# REQUIRED WORK
1/ Translate into Spanish this sentence from the forum thread on Abu Dhabi schools: "Having a British passport helps in some schools."
2/ From the forum thread on Abu Dhabi schools, pull out word for word the passage that begins with the words containing "Go through the" and ends with "All the best!".

# Abu dhabi schools



## Jameel137

Hi guys,

I'm arriving in Abu Dhabi from the uk in August and would like some guidance on schools. My son will be 4, what is the best British school for my son? I'm looking at the al dar schools as a possibility. I have also been told the Canadian school in khalifa city is supposed to be quite good... All suggestions gratefully received.


----------



## imac

https://www.adec.ac.ae/en/ResearchDevelopment/Pages/SchoolsSatisfactionReports.aspx

you can review the adec reports on schools and the rankings, and filter by curriculum... the more highly ranked schools are a lot more difficult to get into... specially in the lower grades where wait lists can be quite large...

aldar schools give priority to children of aldar employees if that is who you will be working for...

the canadian school in khalifa teaches the alberta program which is markedly different from regular british curriculum, but its an excellent school and kids thrive there...


----------



## rsinner

Jameel137 said:


> what is the best British school for my son?


At 4 years old and starting to apply in April, the best British school at the moment would be the one that accepts your son. School places are somewhat competitive at 4 years old/FS1 or FS2 stage. At the moment it is a bit late to apply for the top schools, but a few schools (good ones) may still have open places. Having a British passport helps in some schools.

Go through the ADEC list posted above, and go to all the school websites one by one and contact them/ apply to them. A number of schools conduct assessments as well, but not sure how it is handled when you apply from outside the country.

All the best!


----------



## yummytwinmummy

You will probably need to apply to all the schools as your son is the age where it is one of the most difficult to get into.


----------



## rednelly84

I can tell you all the Aldar schools are full for FS2 for August/September and are currently over subscribed for this current FS1 year group.

[Stored data entries]
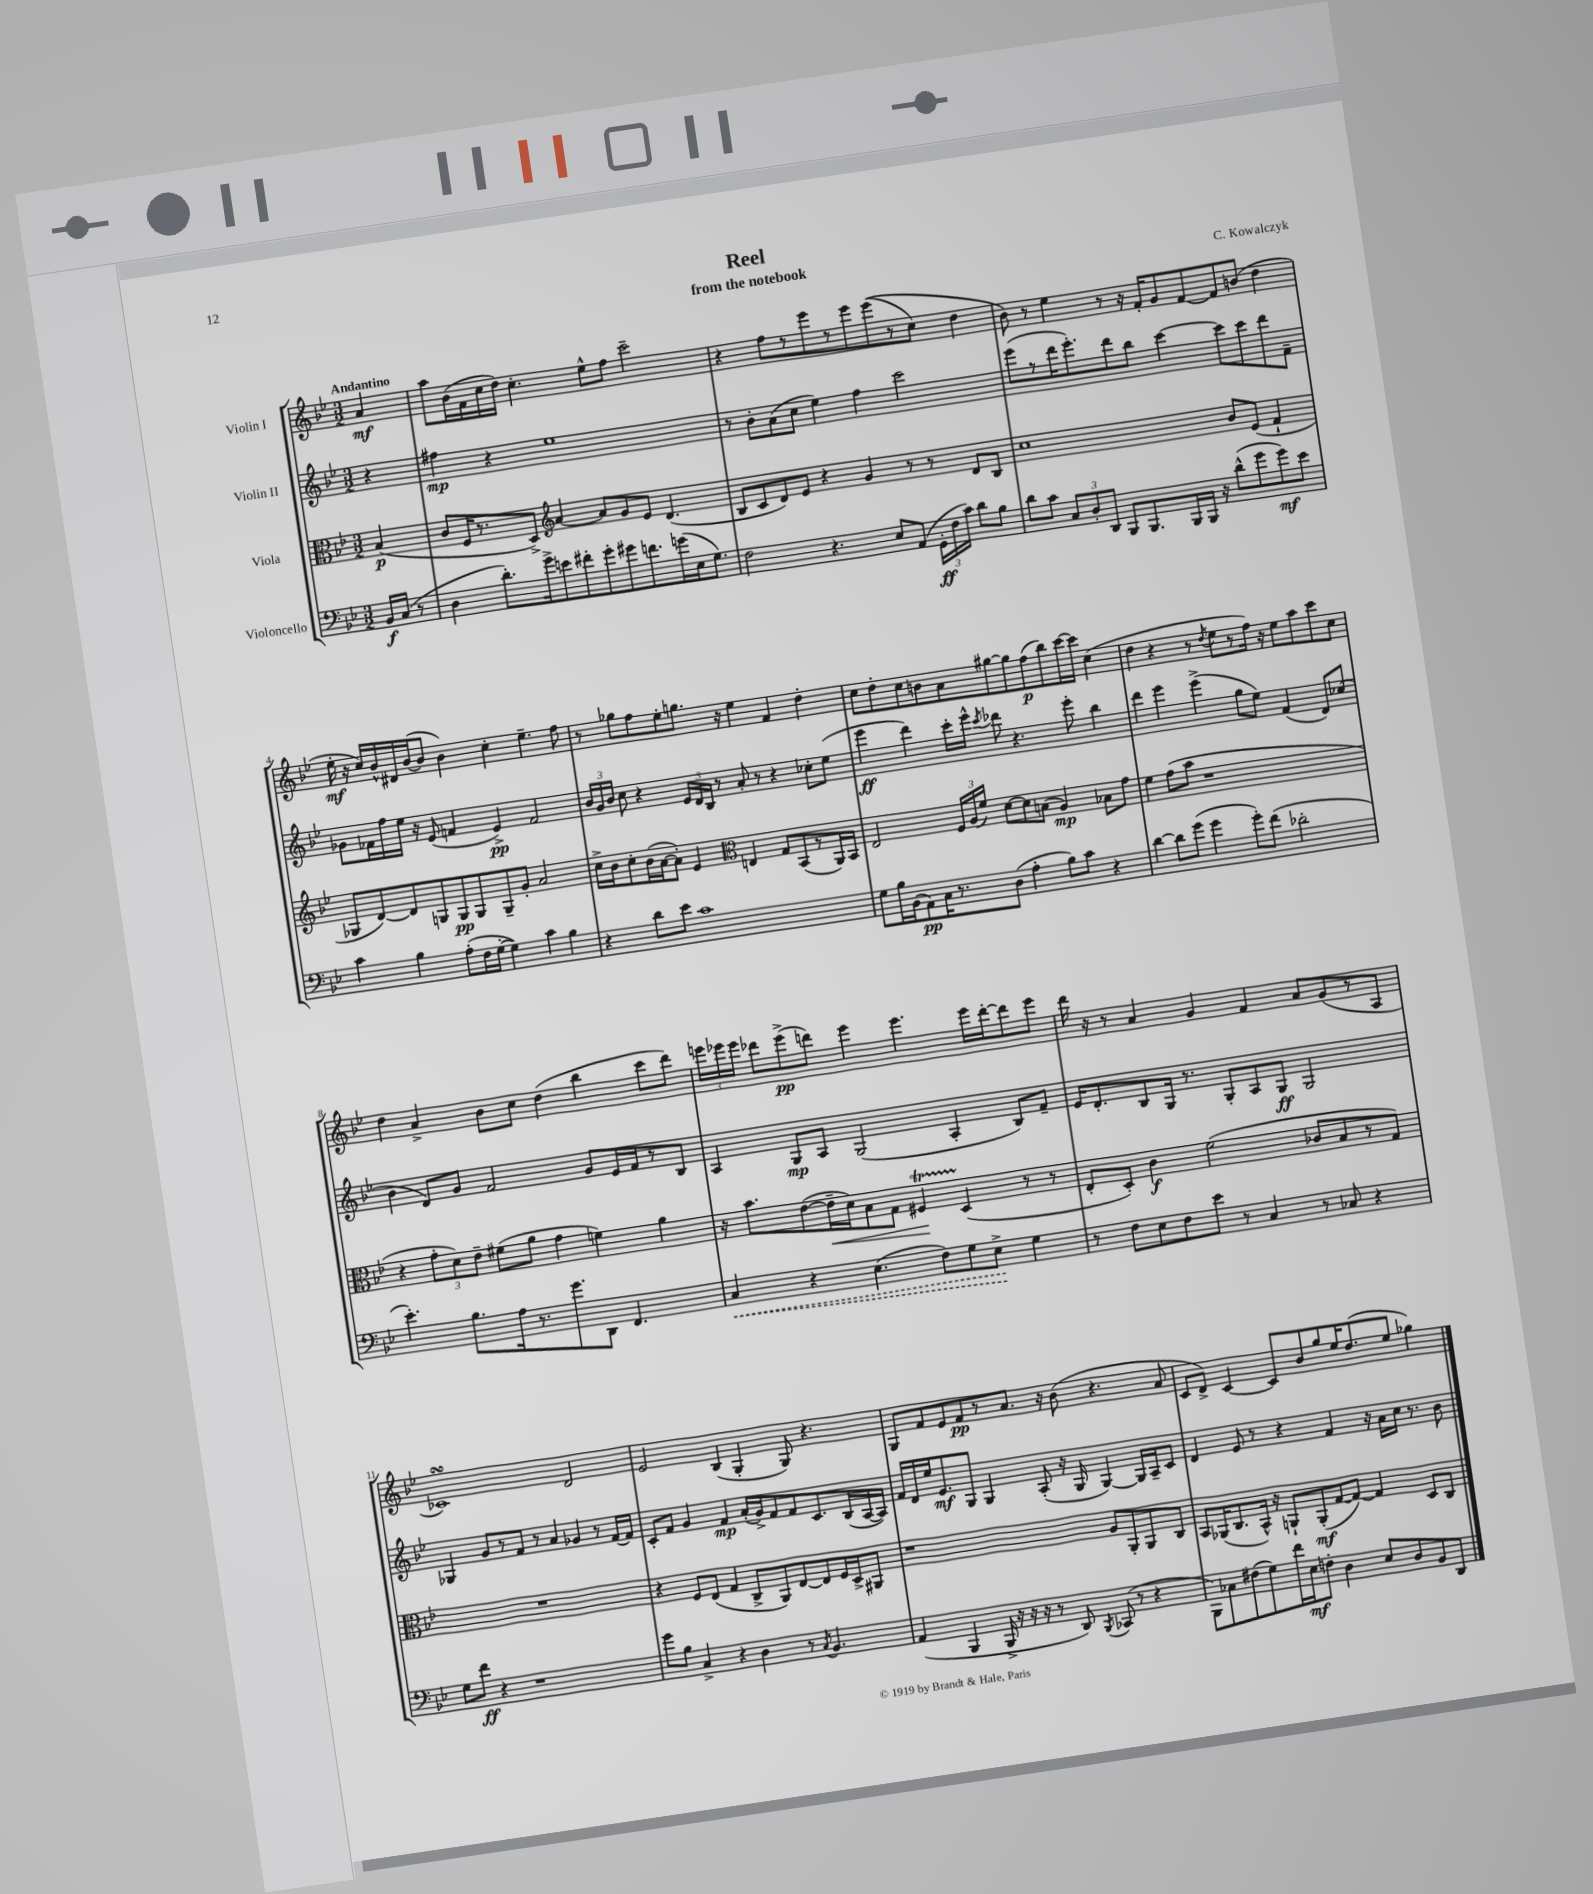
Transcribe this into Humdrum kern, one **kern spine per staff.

**kern	**kern	**kern	**kern
*staff4	*staff3	*staff2	*staff1
*clefF4	*clefC3	*clefG2	*clefG2
*k[b-e-]	*k[b-e-]	*k[b-e-]	*k[b-e-]
*M3/2	*M3/2	*M3/2	*M3/2
16BB-	(4B-	4r	4a
(16C	.	.	.
8r	.	.	.
=	=	=	=
4D	8c	4ff#	8aa
.	16F	.	(16b-
.	8.r	.	16f
8.d')	.	4r	16cc
.	.	.	16dd)
.	8D^)	.	4.cc'
16g^	.	.	.
*	*clefG2	*	*
8e	[4a	1ee-	.
8f#'	.	.	.
8g'	8a]	.	8ee-^^
8g#	8g	.	8ff
8.f	8e-	.	2ccc~
.	(4.d	.	.
(16g	.	.	.
16E-	.	.	.
8.G)	.	.	.
=	=	=	=
2F	8B-	8r	4r
.	8c	8b-'	.
.	8d)	(8a	8ff
.	8e-	8cc	8r
4.r	4r	4ee-)	8eee-
.	.	.	8r
.	4g	4ff	8eee-
8E-	.	.	&((8eee-
(8AA	8r	2ccc	8r
24GG'	8r	.	8cc)
24F	.	.	.
24c)	.	.	.
8d	8d	.	4dd
8B-	8B-	.	.
=	=	=	=
8d	1cc	(8eee-	8b-&)
8c	.	8r	8r
12C	.	16ddd	4ee-
.	.	8.eee-')	.
12D'	.	.	.
12DD	.	.	.
8BBB-	.	8ddd	8r
8.BBB-	.	8bb-	16r
.	.	.	16f'
.	.	[4ccc	8g
16BBB-	.	.	.
16BBB-	.	.	[8f
16r	.	.	.
(8d^^	8b-	8ccc]	8f]
8g	(8e-	8ccc	(8b
8g)	4f`	8ddd	4dd
8e-	.	8f~	.
=	=	=	=
4c	8G-	8g-	16ee-'
.	.	.	16r
.	[8d)	16f-	16cc)
.	.	16ff	16b-^^
4B-	8d]	16ee-	16d#
.	.	16r	([16b-
.	8G	(8e-	8b-]
(8A'	8G	4f	4b-)
16F	8G	.	.
[16G'	.	.	.
4G])	8G~	4e-^)	4cc'
.	8g'	.	.
4c	2a	2f	4.ee-~
4B-	.	.	.
.	.	.	8ff
=	=	=	=
4r	16cc^	24b-	8r
.	.	24g	.
.	16b-	.	.
.	.	24b-	.
.	8cc'	8cc	8gg-
8d	(16b-	4r	8ff
.	[16a	.	.
8e-	8a'])	.	8ee-'
1c	4e-	24e-	8.gg
.	.	24d	.
.	.	24B-	.
.	.	8r	.
.	.	.	16r
*	*clefC3	*	*
.	4E	8a'	4ee-
.	.	8r	.
.	8G	4r	4f
.	(8BB-	.	.
.	8r	8cc-'	4dd'
.	16AA)	(8ee-	.
.	16BB-	.	.
=	=	=	=
8G	2E-	4eee-	8cc
16B-	.	.	8dd'
(16BB-	.	.	.
8AA)	.	4ddd)	8cc
16C	.	.	8b
8.r	.	.	.
.	24F	16ccc'	8a
.	(24A	.	.
.	.	16eee-^^	.
.	24f)	.	.
.	.	8qccc	.
(8D	[8d	8ddd-	[8gg#
4A'	8d]	4.r	8gg#]
.	(8B	.	(8ff
8B-)	4A)	.	8bb-)
8c	.	8eee-'	[16ccc
.	.	.	16ccc]
4r	8B-	4bb-	(4cc
.	8g	.	.
=	=	=	=
[4d	4f	4ddd	4dd
8d]	(8g	4eee-	4r
(8g	8b-	.	.
4g	1r	(4eee-^	8r
.	.	.	8qdd
.	.	.	8ee-
8g')	.	8gg	8r
(8f	.	8ee-)	16ff)
.	.	.	16r
2d-'	.	(4f	8ee-
.	.	.	8aa
.	.	8d)	8ccc
.	.	(8cc-	8cc
=	=	=	=
4.e-')	4r	4b-	4dd
.	12g'	8d)	4a^
.	12d)	.	.
8.B-	.	8g	.
.	12e-~	.	.
.	(8f#	2f	8b-
16A	.	.	.
8.r	8a	.	8cc
.	4g	.	(4dd
8.g	.	.	.
8DD	4f)	8g	4bb-
4.FF	.	16e-	.
.	.	16f	.
.	4a	8r	8ccc
.	.	8B-	8ddd)
=	=	=	=
4C	16r	4A	24eee
.	.	.	24eee-
.	8.b-	.	.
.	.	.	24eee-
.	.	.	8ddd-
4r	([8e-	8G	(8eee-^
.	16e-~]	8A	8ddd)
.	16d)	.	.
(4.E-	8B-	(2G	4eee-
.	8G	.	.
.	4F#	.	4.eee-
8F)	.	.	.
8G	(4D	4A'	.
8E-^	.	.	16eee-
.	.	.	[16ddd'
4G	8r	8B-)	8ddd]
.	8r	8f~	8eee-
=	=	=	=
8r	8E-'	16e-	16ddd
.	.	8.d'	16r
8F	8D')	.	8r
8E-	4c	8B-	4a
8F	.	16G	.
.	.	8.r	.
8e-	(2f	.	4g
8r	.	8G'	.
4C	.	8A	4f
.	.	8G	.
8r	8c-	2G	8a
8C-	8B-	.	(8g
4r	8r	.	8r
.	8G)	.	8A
=	=	=	=
8G	1.r	4G-	1c-)
8f	.	.	.
4r	.	8g	.
.	.	8r	.
1r	.	8f	.
.	.	8r	.
.	.	4a	.
.	.	4g-	2d
.	.	8r	.
.	.	[16f	.
.	.	16f]	.
=	=	=	=
8g	4r	8c'	2e-
8B-	.	8f	.
4C^	8F	4g	.
.	(8E-	.	.
4r	4G	4f	(4B-
4D	8C^	(16a'	4G'
.	.	16g^)	.
.	8AA)	8f	.
8r	[8E-	8f	8G)
8qC	.	.	.
4.BB-	8E-]	8.c	4.r
.	16F	.	.
.	16D^	(16B-	.
.	8AA#	[16A	.
.	.	16A])	.
=	=	=	=
(4AA	1r	16f	8G
.	.	16d	.
.	.	16ee-	8f
.	.	8.e-	.
4BBB-	.	.	8e-
.	.	8G	8f
16BBB-^	.	4G	8r
16r	.	.	.
16r	.	.	8.a
16r	.	.	.
8r	.	(8A'	.
.	.	.	16r
8DD)	.	16r	(8b-
.	.	16G	.
8qBBB-	.	.	.
(8CC-	8A	[4G)	4.r
8r	8AA'	.	.
4r	8AA	16G]	.
.	.	16A~	.
.	8C	8c	8a
=	=	=	=
8BBB-)	8BB-	4d	8c
8C-	(16AA-	.	8d^)
.	8.C	.	.
(8F#	.	8e-	[4c
8G)	16BB-^^)	8r	.
.	16r	.	.
16f	8AA`	4r	8c]
16E-	.	.	.
8F'	(8AA'	.	8b-
4D	[8G	4f	8gg
.	8G_)	.	16ee-
.	.	.	(8.dd
8E-	4G]	16r	.
.	.	16a	.
8D	.	16cc	8ee-
.	.	8.r	.
8BB-	8D	.	4gg-)
8DD	8C	8b-	.
==	==	==	==
*-	*-	*-	*-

# TASK RESPONSES
1/ Tener un pasaporte británico ayuda en algunas escuelas.

2/
Go through the ADEC list posted above, and go to all the school websites one by one and contact them/ apply to them. A number of schools conduct assessments as well, but not sure how it is handled when you apply from outside the country.

All the best!